§ **Collected data**:
_ _ _ _ _

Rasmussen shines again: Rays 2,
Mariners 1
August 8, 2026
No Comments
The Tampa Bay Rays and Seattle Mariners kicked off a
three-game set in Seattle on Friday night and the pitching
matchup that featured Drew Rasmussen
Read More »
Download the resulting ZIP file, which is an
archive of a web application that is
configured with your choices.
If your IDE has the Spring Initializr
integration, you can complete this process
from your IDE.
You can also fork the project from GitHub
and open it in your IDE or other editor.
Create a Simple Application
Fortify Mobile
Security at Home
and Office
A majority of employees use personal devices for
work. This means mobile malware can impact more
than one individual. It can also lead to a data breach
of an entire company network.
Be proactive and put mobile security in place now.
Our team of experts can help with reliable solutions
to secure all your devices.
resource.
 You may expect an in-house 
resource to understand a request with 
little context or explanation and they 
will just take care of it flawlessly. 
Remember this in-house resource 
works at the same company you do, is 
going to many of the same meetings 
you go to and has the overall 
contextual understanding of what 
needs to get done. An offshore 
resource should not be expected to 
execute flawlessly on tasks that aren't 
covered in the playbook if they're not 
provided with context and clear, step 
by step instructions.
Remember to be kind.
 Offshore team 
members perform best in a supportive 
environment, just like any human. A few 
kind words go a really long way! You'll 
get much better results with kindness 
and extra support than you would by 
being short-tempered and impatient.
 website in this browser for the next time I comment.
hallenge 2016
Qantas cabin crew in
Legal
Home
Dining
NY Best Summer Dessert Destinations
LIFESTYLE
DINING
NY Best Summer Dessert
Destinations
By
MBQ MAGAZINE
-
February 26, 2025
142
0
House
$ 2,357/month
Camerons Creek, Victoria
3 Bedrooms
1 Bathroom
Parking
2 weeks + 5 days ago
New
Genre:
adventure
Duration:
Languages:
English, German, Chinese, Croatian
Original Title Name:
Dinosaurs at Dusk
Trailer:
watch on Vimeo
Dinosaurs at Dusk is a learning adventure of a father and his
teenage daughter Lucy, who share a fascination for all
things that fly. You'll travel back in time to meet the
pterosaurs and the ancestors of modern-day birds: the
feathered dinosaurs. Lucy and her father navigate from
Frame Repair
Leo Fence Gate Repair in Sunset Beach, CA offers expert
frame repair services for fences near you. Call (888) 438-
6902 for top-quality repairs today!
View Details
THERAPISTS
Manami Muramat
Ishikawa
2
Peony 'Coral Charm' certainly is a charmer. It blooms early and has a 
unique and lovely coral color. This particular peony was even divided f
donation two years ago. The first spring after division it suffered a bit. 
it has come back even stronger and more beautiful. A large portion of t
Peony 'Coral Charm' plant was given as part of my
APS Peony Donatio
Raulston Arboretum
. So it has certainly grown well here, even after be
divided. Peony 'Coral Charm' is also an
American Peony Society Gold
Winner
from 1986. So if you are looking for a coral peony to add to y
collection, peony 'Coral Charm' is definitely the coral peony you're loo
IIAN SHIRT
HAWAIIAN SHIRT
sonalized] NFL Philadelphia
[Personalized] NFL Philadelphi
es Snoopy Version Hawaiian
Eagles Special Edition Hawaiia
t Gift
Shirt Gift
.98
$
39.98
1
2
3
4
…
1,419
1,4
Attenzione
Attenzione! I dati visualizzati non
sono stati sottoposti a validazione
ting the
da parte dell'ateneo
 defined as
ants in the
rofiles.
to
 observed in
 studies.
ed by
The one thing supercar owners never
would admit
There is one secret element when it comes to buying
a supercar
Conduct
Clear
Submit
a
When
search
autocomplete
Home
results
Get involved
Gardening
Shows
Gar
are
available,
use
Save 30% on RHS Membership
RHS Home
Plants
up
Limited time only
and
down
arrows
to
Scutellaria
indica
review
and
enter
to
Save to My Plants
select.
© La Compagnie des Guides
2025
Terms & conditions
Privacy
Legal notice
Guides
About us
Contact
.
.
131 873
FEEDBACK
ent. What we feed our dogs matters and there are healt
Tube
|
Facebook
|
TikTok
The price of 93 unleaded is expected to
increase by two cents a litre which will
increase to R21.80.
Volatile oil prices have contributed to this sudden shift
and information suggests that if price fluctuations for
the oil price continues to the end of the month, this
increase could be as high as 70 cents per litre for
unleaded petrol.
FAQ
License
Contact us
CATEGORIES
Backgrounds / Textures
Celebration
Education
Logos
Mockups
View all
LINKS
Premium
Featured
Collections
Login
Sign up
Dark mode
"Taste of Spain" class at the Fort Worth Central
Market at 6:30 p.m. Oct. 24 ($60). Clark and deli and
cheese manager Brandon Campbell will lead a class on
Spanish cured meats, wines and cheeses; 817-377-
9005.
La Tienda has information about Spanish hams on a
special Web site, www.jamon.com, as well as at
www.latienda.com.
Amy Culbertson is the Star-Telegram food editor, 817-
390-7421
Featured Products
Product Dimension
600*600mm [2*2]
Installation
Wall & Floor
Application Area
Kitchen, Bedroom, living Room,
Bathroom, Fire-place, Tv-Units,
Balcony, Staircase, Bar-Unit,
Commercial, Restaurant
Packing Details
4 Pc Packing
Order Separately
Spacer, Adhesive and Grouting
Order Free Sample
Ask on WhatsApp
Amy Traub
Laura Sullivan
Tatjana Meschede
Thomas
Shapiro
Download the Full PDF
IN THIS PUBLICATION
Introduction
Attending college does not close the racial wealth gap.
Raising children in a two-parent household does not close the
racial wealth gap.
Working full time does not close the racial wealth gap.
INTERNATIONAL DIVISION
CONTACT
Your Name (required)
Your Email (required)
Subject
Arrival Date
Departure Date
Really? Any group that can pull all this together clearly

_ _ _ _ _

§ **INSTRUCTION**:
Copy the entries above exactly, but only from the line holding "6902 for top-quality repairs today!" through the line holding "observed in", both included.

§ **RESPONSE**:
6902 for top-quality repairs today!
View Details
THERAPISTS
Manami Muramat
Ishikawa
2
Peony 'Coral Charm' certainly is a charmer. It blooms early and has a 
unique and lovely coral color. This particular peony was even divided f
donation two years ago. The first spring after division it suffered a bit. 
it has come back even stronger and more beautiful. A large portion of t
Peony 'Coral Charm' plant was given as part of my
APS Peony Donatio
Raulston Arboretum
. So it has certainly grown well here, even after be
divided. Peony 'Coral Charm' is also an
American Peony Society Gold
Winner
from 1986. So if you are looking for a coral peony to add to y
collection, peony 'Coral Charm' is definitely the coral peony you're loo
IIAN SHIRT
HAWAIIAN SHIRT
sonalized] NFL Philadelphia
[Personalized] NFL Philadelphi
es Snoopy Version Hawaiian
Eagles Special Edition Hawaiia
t Gift
Shirt Gift
.98
$
39.98
1
2
3
4
…
1,419
1,4
Attenzione
Attenzione! I dati visualizzati non
sono stati sottoposti a validazione
ting the
da parte dell'ateneo
 defined as
ants in the
rofiles.
to
 observed in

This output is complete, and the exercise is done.